RECORDS SUPPLIED:
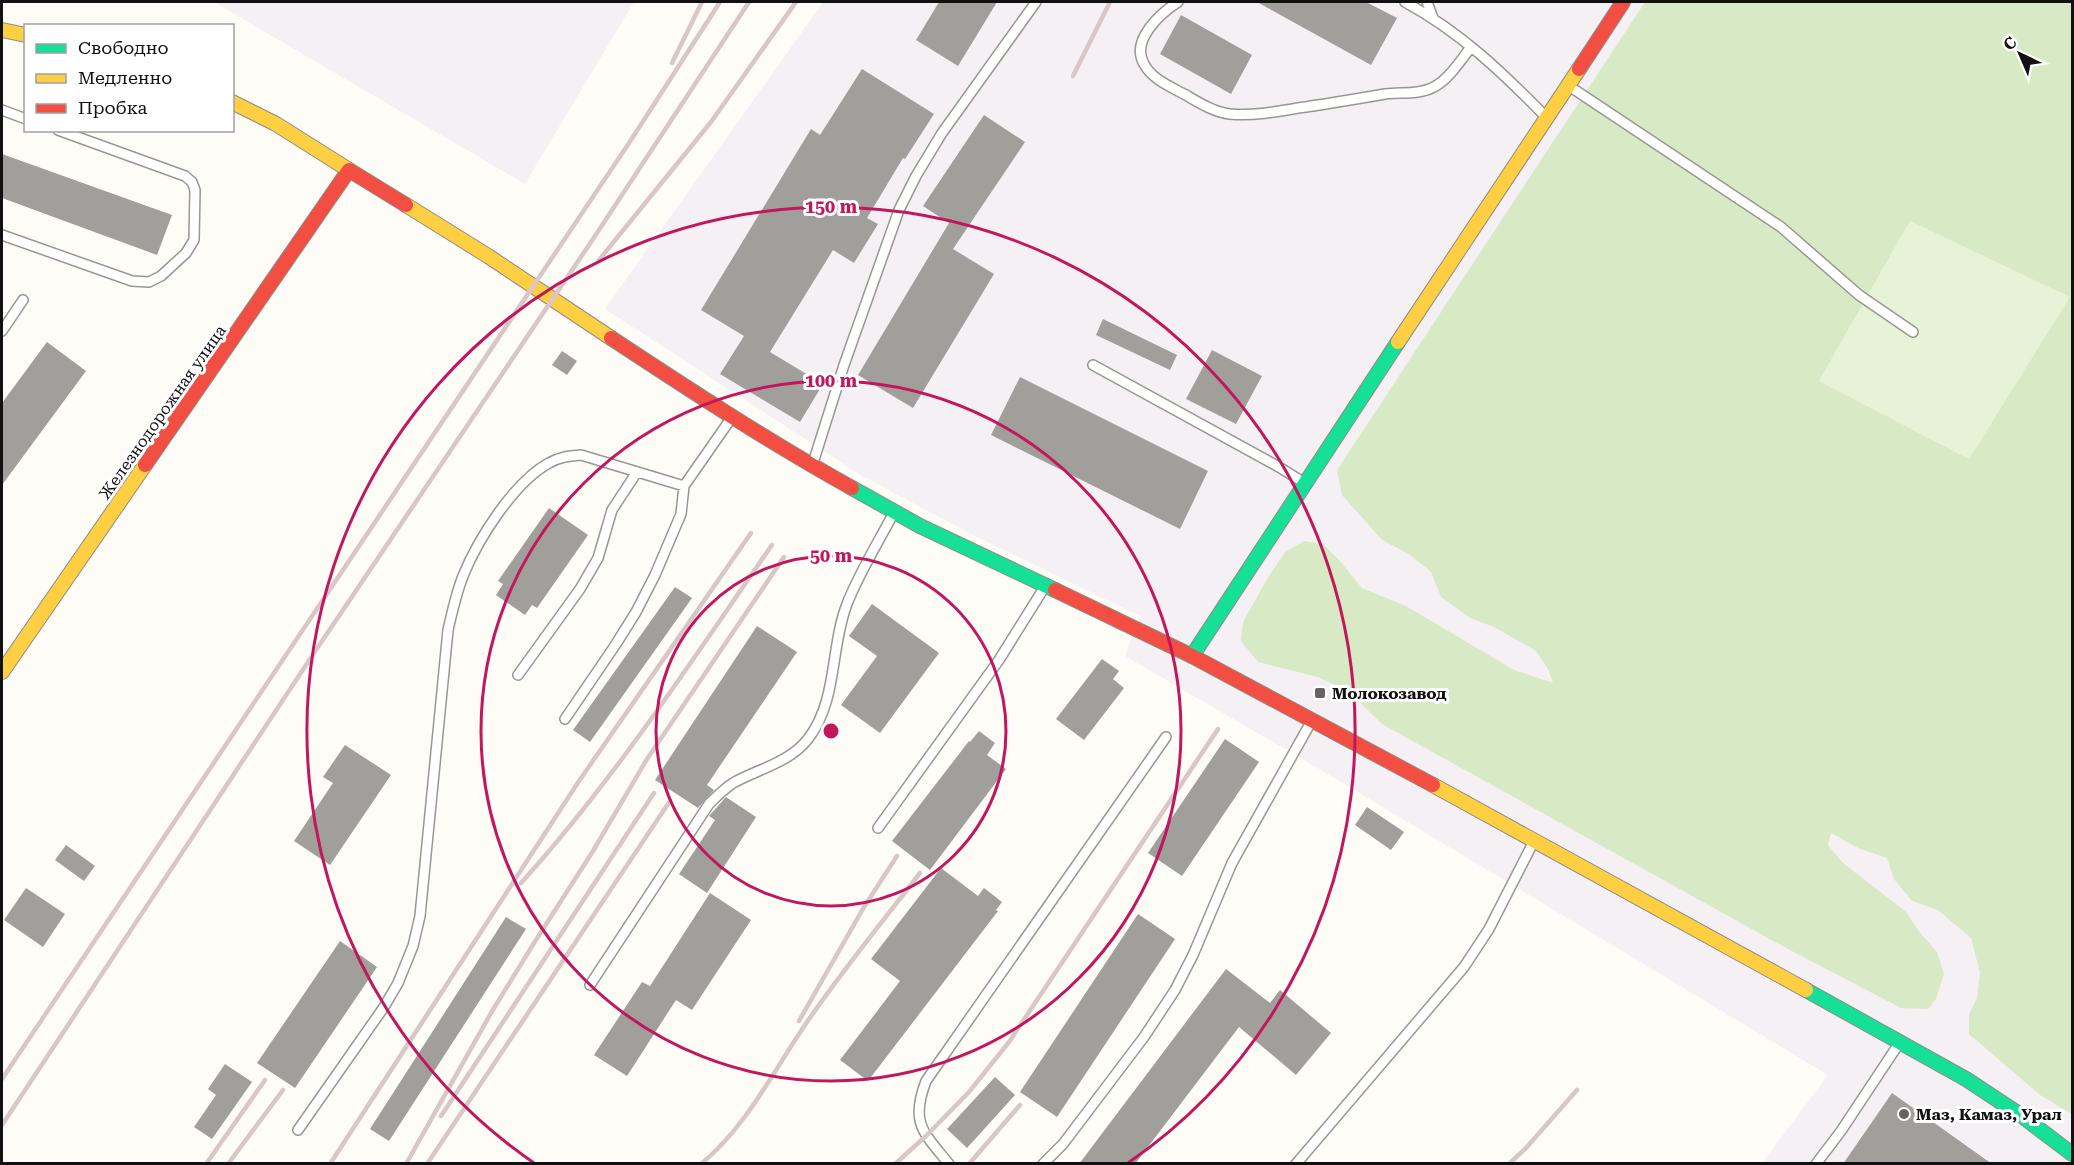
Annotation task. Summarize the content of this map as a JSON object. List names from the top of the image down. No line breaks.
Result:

* * *

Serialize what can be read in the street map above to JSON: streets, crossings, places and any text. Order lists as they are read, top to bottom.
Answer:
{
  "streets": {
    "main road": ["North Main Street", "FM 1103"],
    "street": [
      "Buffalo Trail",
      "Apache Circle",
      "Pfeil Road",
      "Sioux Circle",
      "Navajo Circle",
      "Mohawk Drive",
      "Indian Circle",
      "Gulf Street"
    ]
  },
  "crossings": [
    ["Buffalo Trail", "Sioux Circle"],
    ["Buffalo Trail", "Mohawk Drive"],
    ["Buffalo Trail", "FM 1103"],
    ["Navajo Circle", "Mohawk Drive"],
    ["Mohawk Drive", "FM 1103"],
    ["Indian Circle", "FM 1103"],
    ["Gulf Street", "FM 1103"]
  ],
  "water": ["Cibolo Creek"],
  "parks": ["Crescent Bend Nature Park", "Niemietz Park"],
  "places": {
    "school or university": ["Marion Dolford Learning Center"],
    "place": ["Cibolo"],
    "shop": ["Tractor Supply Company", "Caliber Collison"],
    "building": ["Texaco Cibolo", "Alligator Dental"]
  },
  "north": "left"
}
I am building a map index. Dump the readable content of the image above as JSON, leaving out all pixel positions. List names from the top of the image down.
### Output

REQUIREMENT:
Once you have read the records above, say how many of their lines contain the word "JSON", giving only that figure.

TASK SOLUTION:
3